Leannah frowned up at him. God, he was going to miss her eyes. Ev
en now, with her brows knitted and her face filled with confusion, her eyes remained beautiful. He could see all those tiny flecks of gold that added such luster to her brilliant green irises. It occurred to him that Leannah’s wedding ring should not be a diamond, or even a ruby, but an emerald.
But then, perhaps Mr. Valloy and Mr. Dickenson didn’t care for emeralds.
“Harry?” Leannah gripped both his hands and shook them. “What’s wrong? What did Jeremy say to you?”
“It’s not what he said, or not just what he said. Leannah, I know.” Harry drew in a shuddering breath. “I know you gave the ring—your wedding ring—to Genevieve so she could give it to Dickenson.”
For a moment, Leannah only stared. Then, she yanked her hands away from him, as if she’d suddenly realized she’d touched something rotten.
“What was it for?” Harry asked as Leannah backed away, horror rising in her beautiful, shining eyes. “Was it a pledge against future income? Or a down payment for another piece of land along the Great Devon Road? Or was he just supposed to pawn it to raise more cash for the bribes to the ministers so that the route would go ahead as you all had planned?” He paused. “Is that what happened to your settlement, which was spent, not lost?”

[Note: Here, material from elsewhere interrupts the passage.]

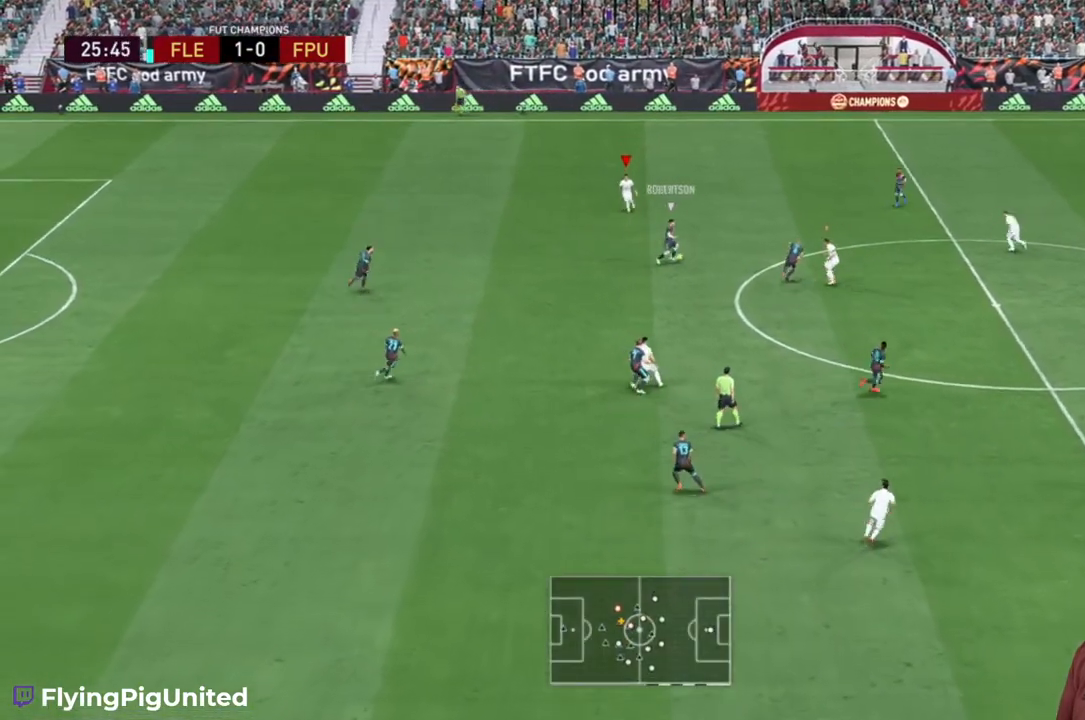
{"buttons": ["L2", "R2"], "left_stick": "up", "right_stick": "center", "events": [[483, "L2", "down"], [500, "left_stick", "up"]]}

She swallowed. He watched the movement of the muscles beneath her golden skin. He remembered how the satin flesh of her throat had felt beneath his fingertips, beneath his mouth. She wasn’t speaking. She didn’t offer any excuse or defense. Like her brother, she knew she’d been caught fair and square.
“Although, I don’t see why you’d need any more cash. Surely, I was pouring out more than enough.” He couldn’t stop talking. He should. He should get away from here. Run away. Run home. Beg his parents’ forgiveness for his foolishness and lock himself in his room like a child. Lock away possibility of any more mistakes, lock away the memories of need and love—yes, love. Love that would never come again. A broken heart could never hold love, and his heart was broken—truly, utterly completely.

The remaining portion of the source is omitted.